▶ **Metin alıntısı**
"""
Selam; Allah'ın (c.c.) 99 güzel isminden biridir. Her çeşit arıza ve hadiselerden sâlim kalan; her türlü tehlikelerden kullarını selâmete çıkaran; cennetteki bahtiyar kullarına selâm eden manasındadır. Bu nedenle İslamiyet'ten önce olan bir şeyin İslamiyet'te de devam etmesi diğer peygamberlerin uygulamasının aynen devam ettirilmesidir. Bunları başka milletlere ve kavimlere bağlamak yerine, bütün peygamberlerin aynı kaynaktan beslendiğini; aynı vahyi aldıklarını anlamak ve kabul etmek gerekir.
Selam terimi Arapça "selime" kökünden bir mastar olup, sözlükte; maddî ve manevî sıkıntılardan kurtulmak, barış ve esenliğe kavuşmak demektir. "es-Selamu", isim olarak ise; selam, selamet, sulh ve güven anlamına gelir. Bir fıkıh terimi olarak selam; karşılaşan iki Müslümanın birbirine yaptıkları dua cümlesinden ibarettir. Selam veren "es-selamu aleyküm / "Allah'ın selamı sizin üzerinize olsun." der, selamı alan ise "ve aleykümü's-selam ve rahmetullah" / "Allah'ın selamı ve rahmeti sizin üzerinize olsun." diyerek ilaveli duada bulunur.
Diğer Dinlerde. Tarih boyunca birçok gelenekte sözlü ve fiilî selâm biçimleri süregelmiştir. Değişik din ve kültürlerde selâm için kullanılan kelimeler genellikle barış, güven, huzur, sağlık, uzun ömür dileme gibi temennileri içerir. Fiilen yani beden diliyle selâm verme şekillerinden en yaygın olanları el, yüz, dudak, alın ve omuz öpme, sarılma, sağ elle tokalaşma, başı hafifçe öne eğme, el kaldırma ve sallama, avuçları birbirine yapıştırarak göğüs hizasında kavuşturma, ayakları birleştirme, şapka çıkarma, dizleri biraz bükerek öne eğilme ve yere kapanmadır.
"""
▶ **Çıkarılan satırlar**
"""
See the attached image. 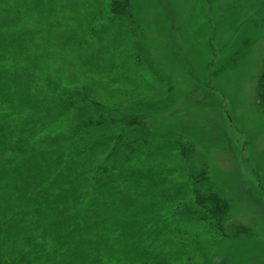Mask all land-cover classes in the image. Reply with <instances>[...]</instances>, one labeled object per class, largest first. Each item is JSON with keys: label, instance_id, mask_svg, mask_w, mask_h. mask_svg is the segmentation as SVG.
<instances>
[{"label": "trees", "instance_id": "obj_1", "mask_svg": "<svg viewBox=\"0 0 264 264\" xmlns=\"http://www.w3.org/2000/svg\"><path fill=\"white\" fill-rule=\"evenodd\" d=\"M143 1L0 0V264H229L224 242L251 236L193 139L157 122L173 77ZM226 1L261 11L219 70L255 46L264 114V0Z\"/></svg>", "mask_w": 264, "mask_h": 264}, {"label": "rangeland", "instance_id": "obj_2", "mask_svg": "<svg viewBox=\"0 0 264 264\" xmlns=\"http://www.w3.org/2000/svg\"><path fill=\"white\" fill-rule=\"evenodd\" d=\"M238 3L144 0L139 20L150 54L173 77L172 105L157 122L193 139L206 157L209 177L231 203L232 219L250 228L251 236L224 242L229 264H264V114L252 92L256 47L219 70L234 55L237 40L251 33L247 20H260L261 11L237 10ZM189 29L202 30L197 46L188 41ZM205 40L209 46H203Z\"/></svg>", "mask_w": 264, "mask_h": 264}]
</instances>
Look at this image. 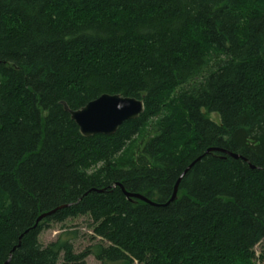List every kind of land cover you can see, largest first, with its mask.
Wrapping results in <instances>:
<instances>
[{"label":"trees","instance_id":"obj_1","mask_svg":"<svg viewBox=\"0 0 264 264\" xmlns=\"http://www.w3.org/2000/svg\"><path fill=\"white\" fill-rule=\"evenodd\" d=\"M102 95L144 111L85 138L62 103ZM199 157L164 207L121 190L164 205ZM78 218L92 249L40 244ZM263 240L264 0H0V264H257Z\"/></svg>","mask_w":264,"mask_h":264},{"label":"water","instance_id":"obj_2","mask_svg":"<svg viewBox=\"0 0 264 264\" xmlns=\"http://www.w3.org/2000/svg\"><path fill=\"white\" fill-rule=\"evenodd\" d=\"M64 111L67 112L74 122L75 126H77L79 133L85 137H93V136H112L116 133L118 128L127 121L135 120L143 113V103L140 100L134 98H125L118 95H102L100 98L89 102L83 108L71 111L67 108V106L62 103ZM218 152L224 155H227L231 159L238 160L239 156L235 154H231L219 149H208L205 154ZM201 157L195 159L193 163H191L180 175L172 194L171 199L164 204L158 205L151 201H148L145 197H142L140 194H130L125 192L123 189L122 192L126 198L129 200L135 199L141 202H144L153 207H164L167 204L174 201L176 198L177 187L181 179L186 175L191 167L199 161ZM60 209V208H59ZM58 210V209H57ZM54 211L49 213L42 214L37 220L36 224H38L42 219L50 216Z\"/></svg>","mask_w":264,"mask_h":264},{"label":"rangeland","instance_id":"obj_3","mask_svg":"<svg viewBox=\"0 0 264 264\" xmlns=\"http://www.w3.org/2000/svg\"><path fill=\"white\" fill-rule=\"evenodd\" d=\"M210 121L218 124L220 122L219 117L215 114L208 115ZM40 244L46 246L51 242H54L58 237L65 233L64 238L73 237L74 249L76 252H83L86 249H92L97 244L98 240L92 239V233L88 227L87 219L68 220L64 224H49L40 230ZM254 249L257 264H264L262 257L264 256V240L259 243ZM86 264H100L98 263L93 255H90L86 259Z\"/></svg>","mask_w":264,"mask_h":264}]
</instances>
"""
▶ **Görev**
Selamı anlatan metinden "Diğer Dinlerde. Tarih" ile başlayıp "ve yere kapanmadır." ile biten kısmı hiçbir değişiklik yapmadan kopyalayın.

▶ **Tam çözüm**
Diğer Dinlerde. Tarih boyunca birçok gelenekte sözlü ve fiilî selâm biçimleri süregelmiştir. Değişik din ve kültürlerde selâm için kullanılan kelimeler genellikle barış, güven, huzur, sağlık, uzun ömür dileme gibi temennileri içerir. Fiilen yani beden diliyle selâm verme şekillerinden en yaygın olanları el, yüz, dudak, alın ve omuz öpme, sarılma, sağ elle tokalaşma, başı hafifçe öne eğme, el kaldırma ve sallama, avuçları birbirine yapıştırarak göğüs hizasında kavuşturma, ayakları birleştirme, şapka çıkarma, dizleri biraz bükerek öne eğilme ve yere kapanmadır.